It started, like it usually does, by listening to Rollins’s radio show. It ended, like it usually does, by checking out both a new band – Sweeping Promises – and a new label – Feel It Records – digging deep into the wealth of cool new music. Hunger For A Way Out is the two-piece band’s debut, and it checks off all my happy boxes for this kind of niche rock and roll: mono, 45 rpm, garage-y feel that evokes Joy Division and other post-punk but with a keen sense of pop that’s not overly saccharine.
Kicking off with the title track and that upper register bass sound there’s an immediate impact thanks in no small part to bassist/vocalist/who knows what else Lira Mondal. Her voice has an edge that removes any bubble gum from the post-punk wrapper and combined with the band’s single mic recording approach makes the track feel in your face and vital. Together with Caufield (who I guess does everything else) the band races through 10 tracks in under 30 minutes, and there’s not a wasted moment. Second track “Cross Me Out” has the same vibe as “Hunger for a Way Out” and could easily be another single.

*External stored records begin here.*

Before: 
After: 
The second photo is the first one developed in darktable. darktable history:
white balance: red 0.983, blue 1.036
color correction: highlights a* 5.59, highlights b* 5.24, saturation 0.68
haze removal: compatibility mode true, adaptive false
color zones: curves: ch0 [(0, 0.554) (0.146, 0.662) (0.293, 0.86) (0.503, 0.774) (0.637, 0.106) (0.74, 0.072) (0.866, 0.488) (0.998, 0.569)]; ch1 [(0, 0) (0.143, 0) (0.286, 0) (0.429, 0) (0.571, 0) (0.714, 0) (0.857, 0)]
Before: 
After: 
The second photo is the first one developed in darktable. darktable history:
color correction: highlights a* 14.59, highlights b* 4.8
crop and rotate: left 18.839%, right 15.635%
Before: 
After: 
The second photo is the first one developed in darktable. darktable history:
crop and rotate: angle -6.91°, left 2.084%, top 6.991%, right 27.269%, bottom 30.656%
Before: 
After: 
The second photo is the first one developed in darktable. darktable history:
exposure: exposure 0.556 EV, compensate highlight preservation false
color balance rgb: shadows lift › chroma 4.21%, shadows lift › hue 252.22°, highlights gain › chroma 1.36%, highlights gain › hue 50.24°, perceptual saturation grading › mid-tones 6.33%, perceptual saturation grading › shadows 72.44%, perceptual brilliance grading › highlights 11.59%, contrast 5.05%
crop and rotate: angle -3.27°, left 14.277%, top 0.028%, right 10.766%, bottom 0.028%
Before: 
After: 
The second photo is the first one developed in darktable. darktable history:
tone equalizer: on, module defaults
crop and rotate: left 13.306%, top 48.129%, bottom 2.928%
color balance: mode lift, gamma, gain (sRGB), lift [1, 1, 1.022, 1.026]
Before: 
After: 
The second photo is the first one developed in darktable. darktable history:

Things slow down a little bit with the double-tracked vocals of “Blue” and the sparse instrumentation really shines in the mono mix. You can feel the vague sense of something not quite right settle over the song as the cymbal hits fade out into empty air. The band knows they have a special sound, and you hear that bass kick things off again and again: “Safe Now” is another good example, short and catchy with hand-claps and the guitar accentuating the song with quick licks as Lira layers vocals in the background to act like pads.
Second Verse (or side in this case) is same as the first, with highlights for me being the almost Devo-ish “Atelier” with the band using keys and effects to broaden the sound within the confines of the narrow mix. It’s kind of a marvel of production with a single mic to have all the instruments have this much space without the benefit of a stereo soundstage. In all Hunger For A Way Out is a sublimely fun and catchy record, a whetting of the appetite for whatever Sweeping Promises will do next (in November they released a new single called “Pain Without a Touch” you can get here). It’s also a good bellwether for whether or not you’ll like the other bands Feel It Records is putting out.
I do, very much, and we’ll be covering more of them here on the site, I assure you.